Assignment - Wherever the word "branchAction" appears in the entries, copy the whole line.

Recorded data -
________________________________________

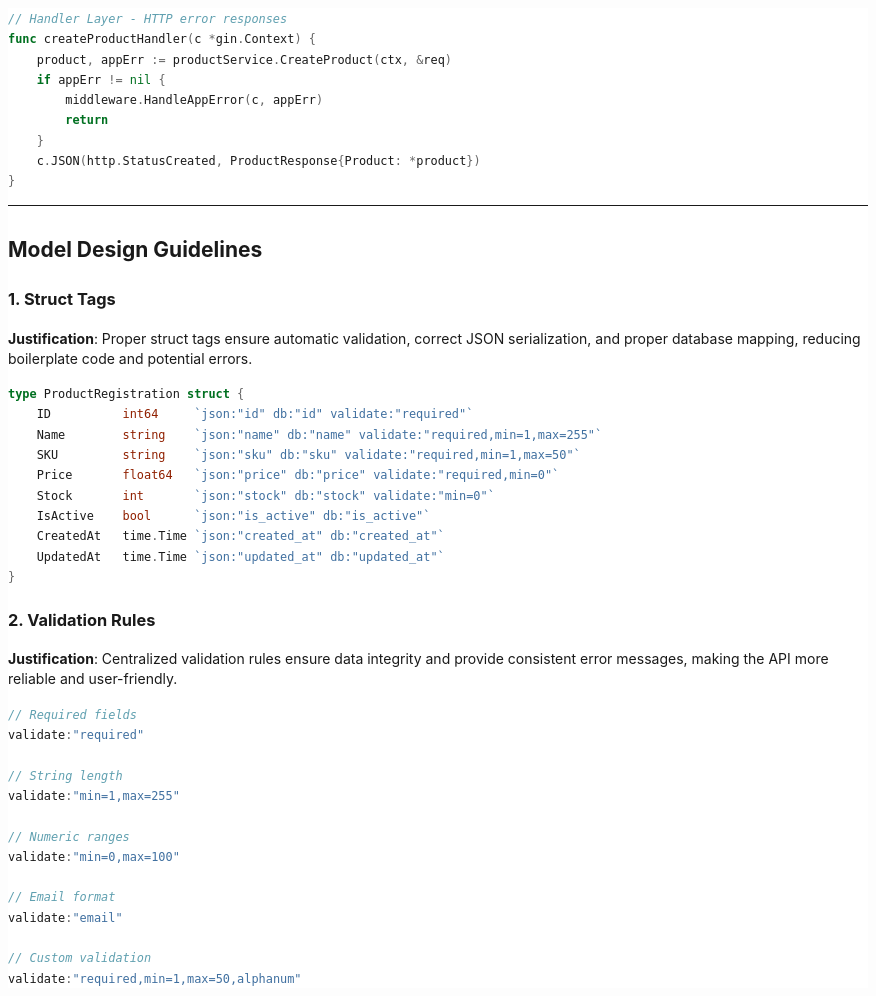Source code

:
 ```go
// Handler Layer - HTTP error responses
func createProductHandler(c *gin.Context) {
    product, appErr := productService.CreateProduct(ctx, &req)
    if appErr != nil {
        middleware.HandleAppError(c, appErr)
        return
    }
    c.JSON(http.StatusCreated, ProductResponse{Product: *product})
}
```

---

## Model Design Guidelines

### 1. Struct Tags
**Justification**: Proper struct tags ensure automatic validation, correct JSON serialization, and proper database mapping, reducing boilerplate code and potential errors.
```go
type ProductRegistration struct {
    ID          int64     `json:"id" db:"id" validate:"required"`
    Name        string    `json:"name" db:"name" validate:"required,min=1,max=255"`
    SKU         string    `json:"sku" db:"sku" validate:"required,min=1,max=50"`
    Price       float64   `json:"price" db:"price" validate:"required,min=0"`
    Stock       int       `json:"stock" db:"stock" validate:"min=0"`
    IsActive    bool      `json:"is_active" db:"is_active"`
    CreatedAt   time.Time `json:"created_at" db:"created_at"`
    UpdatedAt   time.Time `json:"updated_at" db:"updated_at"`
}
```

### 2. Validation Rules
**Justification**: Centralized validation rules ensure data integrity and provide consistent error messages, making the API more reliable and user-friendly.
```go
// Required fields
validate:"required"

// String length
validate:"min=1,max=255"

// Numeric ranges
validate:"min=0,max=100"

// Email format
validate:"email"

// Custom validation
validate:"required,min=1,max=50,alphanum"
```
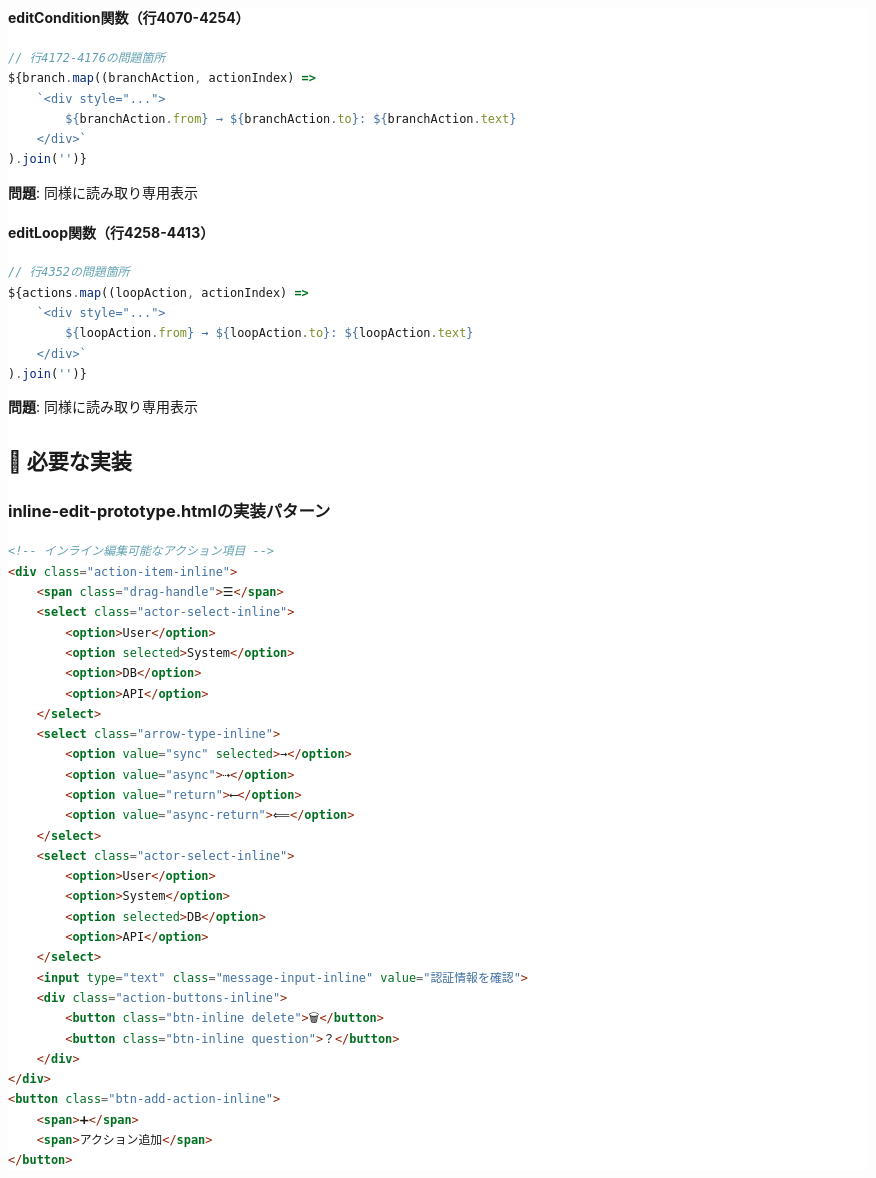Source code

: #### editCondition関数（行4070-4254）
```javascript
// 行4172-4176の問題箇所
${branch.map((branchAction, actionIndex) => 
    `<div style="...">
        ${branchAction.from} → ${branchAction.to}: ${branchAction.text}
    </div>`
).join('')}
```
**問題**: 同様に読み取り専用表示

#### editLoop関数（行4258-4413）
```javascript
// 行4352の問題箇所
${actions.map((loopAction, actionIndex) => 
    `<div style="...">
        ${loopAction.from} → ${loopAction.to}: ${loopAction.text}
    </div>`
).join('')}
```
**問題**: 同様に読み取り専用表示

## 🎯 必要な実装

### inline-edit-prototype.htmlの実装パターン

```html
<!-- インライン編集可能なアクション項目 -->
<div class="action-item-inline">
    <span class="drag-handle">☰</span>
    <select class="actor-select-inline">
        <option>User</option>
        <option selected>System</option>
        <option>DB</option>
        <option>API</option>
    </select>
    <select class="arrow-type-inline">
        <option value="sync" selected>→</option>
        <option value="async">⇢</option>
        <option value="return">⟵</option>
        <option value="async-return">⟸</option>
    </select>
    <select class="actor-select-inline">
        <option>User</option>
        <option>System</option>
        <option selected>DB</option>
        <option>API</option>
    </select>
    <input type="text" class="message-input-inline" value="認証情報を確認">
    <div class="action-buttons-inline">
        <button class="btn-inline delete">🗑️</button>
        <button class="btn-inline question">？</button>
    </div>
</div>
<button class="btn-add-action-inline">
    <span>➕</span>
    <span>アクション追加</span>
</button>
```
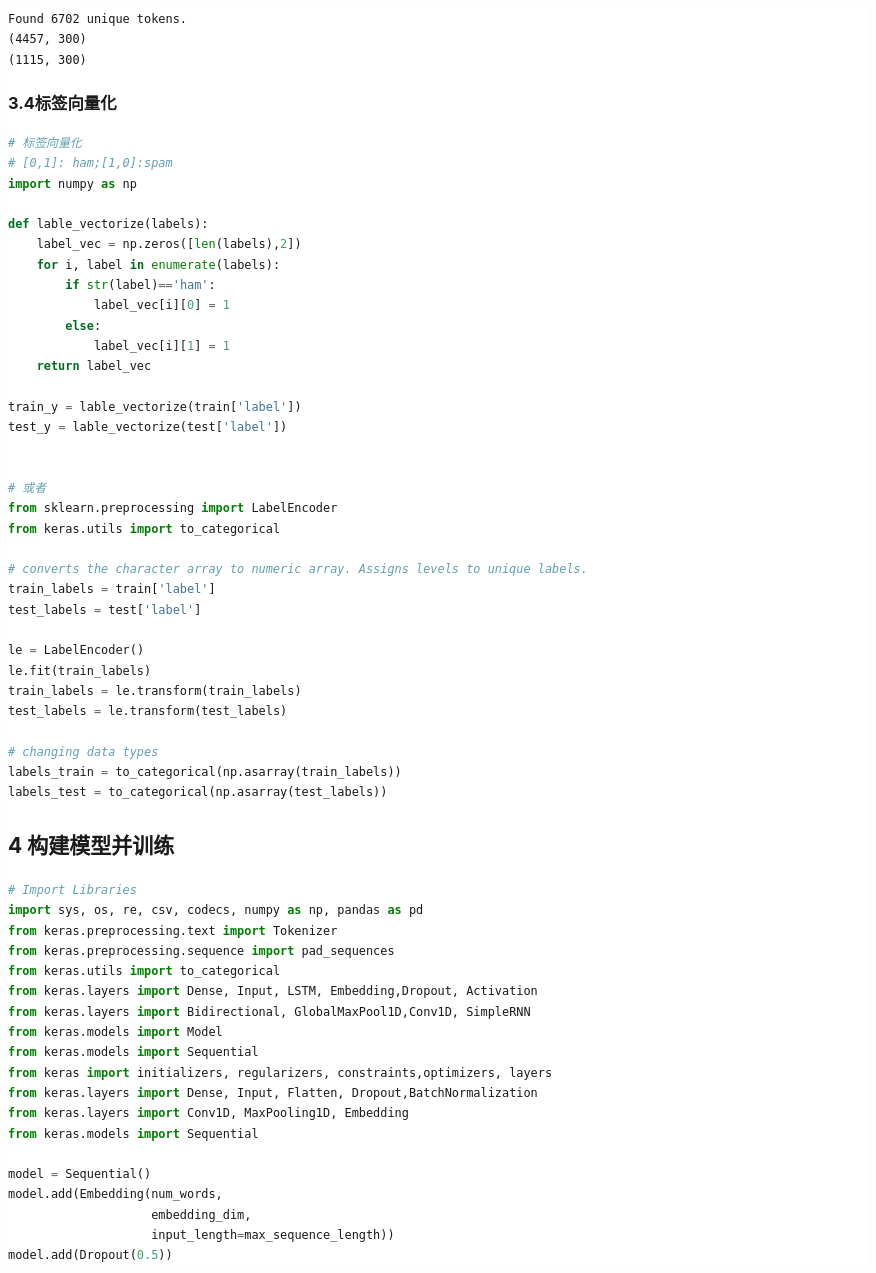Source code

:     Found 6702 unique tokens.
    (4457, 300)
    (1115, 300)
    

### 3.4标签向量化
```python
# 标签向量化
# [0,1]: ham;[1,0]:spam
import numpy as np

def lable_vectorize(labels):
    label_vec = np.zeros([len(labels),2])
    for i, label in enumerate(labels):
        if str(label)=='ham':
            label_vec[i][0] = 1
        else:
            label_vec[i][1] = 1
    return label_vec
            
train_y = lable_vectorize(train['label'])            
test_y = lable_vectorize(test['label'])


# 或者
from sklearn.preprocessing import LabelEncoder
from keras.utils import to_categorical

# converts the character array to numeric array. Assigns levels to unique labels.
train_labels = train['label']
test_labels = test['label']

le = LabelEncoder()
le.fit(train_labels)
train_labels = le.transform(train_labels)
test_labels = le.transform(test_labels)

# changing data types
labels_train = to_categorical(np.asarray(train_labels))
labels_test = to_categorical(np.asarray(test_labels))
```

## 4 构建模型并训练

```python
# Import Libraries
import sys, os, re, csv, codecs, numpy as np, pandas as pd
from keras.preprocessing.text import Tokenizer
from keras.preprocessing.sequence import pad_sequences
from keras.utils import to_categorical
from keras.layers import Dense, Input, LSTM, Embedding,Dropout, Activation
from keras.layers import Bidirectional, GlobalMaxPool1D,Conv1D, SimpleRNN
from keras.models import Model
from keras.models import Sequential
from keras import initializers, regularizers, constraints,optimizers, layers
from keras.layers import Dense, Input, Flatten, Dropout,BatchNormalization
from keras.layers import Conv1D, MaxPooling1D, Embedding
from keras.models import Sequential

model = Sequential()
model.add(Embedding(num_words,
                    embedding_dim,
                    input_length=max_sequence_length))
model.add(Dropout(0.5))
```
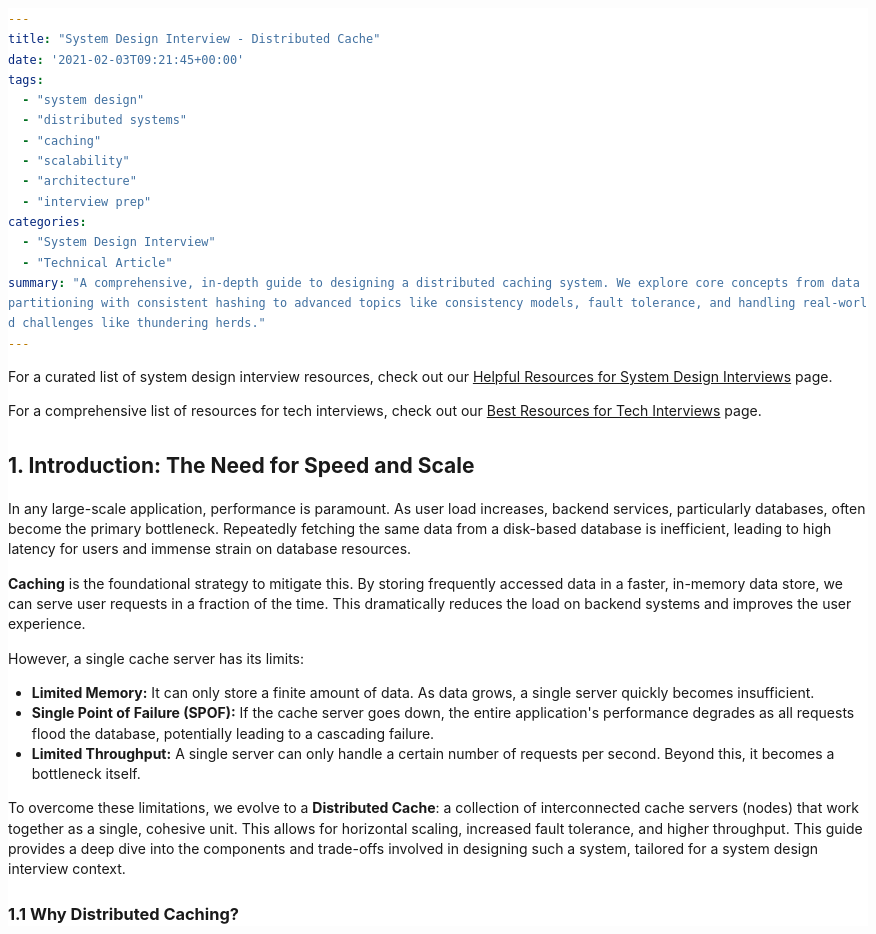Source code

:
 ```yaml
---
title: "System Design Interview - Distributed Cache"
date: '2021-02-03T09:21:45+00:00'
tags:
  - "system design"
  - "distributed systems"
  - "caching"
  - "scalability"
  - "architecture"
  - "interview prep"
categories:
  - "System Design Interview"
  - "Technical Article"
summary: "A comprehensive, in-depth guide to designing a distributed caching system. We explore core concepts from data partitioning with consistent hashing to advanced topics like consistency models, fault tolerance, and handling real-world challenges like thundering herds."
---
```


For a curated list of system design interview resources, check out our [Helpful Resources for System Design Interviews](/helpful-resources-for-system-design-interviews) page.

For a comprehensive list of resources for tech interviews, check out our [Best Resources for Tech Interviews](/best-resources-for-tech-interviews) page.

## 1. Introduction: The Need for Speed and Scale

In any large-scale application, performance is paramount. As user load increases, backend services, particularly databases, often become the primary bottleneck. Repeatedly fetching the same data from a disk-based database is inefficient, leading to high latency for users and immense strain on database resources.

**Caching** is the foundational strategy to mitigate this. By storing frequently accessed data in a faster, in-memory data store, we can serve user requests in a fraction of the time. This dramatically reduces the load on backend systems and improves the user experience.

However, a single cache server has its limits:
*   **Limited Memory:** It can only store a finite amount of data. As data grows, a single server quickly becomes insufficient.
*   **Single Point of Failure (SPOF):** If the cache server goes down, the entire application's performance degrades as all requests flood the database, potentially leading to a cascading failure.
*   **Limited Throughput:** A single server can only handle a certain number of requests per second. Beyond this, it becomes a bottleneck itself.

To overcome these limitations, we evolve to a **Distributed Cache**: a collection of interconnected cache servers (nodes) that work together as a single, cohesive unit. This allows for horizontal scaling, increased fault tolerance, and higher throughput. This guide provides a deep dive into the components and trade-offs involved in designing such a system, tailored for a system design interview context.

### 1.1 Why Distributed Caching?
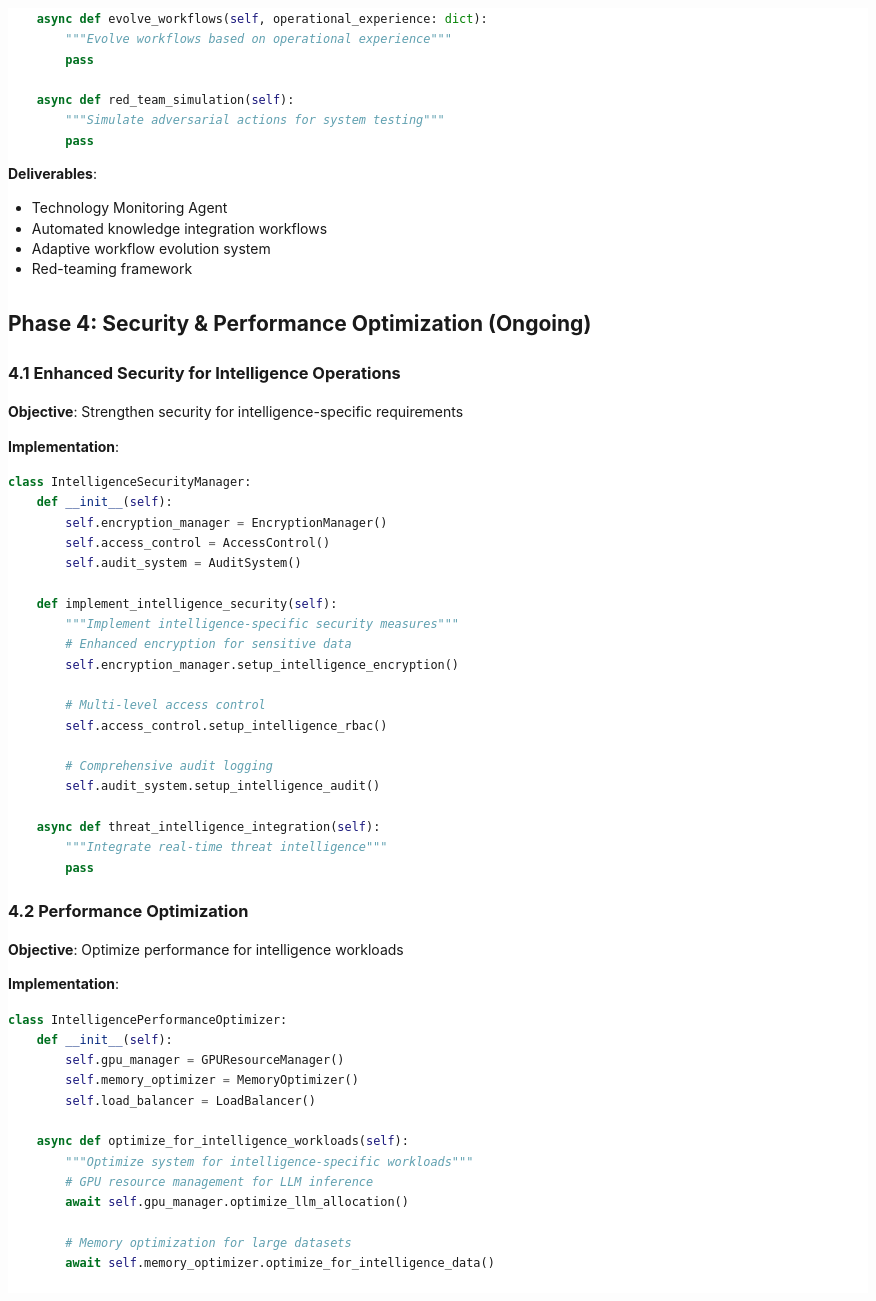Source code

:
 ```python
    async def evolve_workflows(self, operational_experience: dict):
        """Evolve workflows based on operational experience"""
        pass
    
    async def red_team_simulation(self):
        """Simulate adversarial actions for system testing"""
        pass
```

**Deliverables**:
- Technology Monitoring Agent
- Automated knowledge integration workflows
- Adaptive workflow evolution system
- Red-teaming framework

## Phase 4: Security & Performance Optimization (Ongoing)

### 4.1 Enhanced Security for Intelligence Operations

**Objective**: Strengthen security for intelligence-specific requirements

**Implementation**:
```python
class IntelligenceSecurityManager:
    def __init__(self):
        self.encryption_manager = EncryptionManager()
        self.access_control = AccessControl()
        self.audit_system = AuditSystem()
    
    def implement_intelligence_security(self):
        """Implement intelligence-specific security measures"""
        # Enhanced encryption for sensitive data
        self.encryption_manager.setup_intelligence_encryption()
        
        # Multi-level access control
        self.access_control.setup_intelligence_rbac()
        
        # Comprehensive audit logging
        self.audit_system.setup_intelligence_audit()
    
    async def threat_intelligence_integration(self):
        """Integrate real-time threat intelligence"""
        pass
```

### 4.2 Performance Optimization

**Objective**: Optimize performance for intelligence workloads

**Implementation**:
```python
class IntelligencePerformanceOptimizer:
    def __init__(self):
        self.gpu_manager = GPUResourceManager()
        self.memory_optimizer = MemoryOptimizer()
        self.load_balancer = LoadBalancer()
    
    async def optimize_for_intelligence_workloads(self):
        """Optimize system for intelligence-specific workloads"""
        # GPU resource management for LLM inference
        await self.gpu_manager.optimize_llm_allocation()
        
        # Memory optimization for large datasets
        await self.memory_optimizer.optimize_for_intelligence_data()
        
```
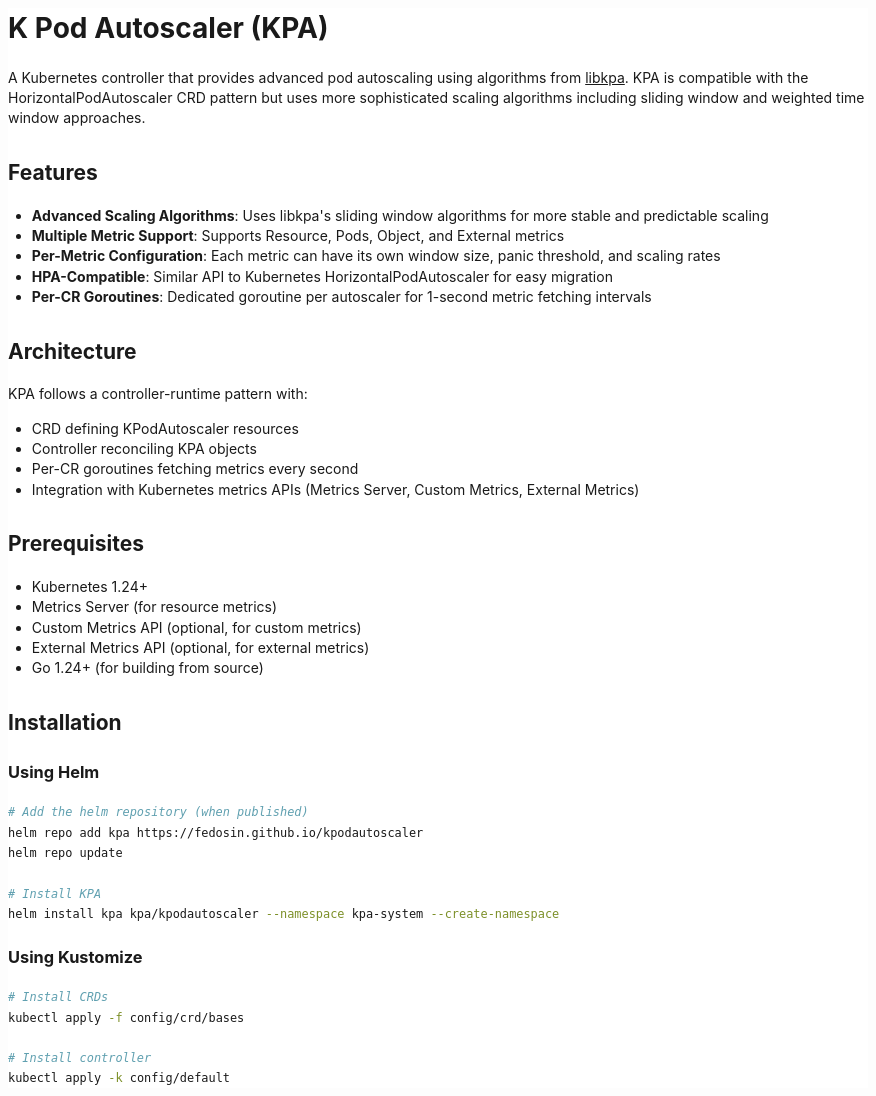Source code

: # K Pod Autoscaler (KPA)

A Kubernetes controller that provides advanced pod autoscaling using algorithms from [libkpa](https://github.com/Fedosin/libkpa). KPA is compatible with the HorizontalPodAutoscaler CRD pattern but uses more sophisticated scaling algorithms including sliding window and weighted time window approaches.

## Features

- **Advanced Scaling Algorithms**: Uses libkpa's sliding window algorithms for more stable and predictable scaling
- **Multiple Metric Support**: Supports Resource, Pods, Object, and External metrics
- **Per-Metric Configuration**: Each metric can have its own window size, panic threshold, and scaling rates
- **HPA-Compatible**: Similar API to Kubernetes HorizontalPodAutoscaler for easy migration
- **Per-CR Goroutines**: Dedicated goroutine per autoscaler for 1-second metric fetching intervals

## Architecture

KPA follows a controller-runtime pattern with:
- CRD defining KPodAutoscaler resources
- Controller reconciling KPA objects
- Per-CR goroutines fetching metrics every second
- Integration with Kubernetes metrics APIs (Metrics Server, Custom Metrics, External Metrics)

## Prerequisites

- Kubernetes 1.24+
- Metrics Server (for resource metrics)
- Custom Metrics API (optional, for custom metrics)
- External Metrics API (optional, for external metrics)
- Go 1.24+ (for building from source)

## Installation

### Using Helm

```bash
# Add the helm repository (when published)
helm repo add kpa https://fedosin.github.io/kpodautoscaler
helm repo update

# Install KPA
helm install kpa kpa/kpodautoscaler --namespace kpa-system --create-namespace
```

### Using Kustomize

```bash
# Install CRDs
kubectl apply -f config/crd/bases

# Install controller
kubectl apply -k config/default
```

________________________________________

Problem solution -
${branch.map((branchAction, actionIndex) => 
        ${branchAction.from} → ${branchAction.to}: ${branchAction.text}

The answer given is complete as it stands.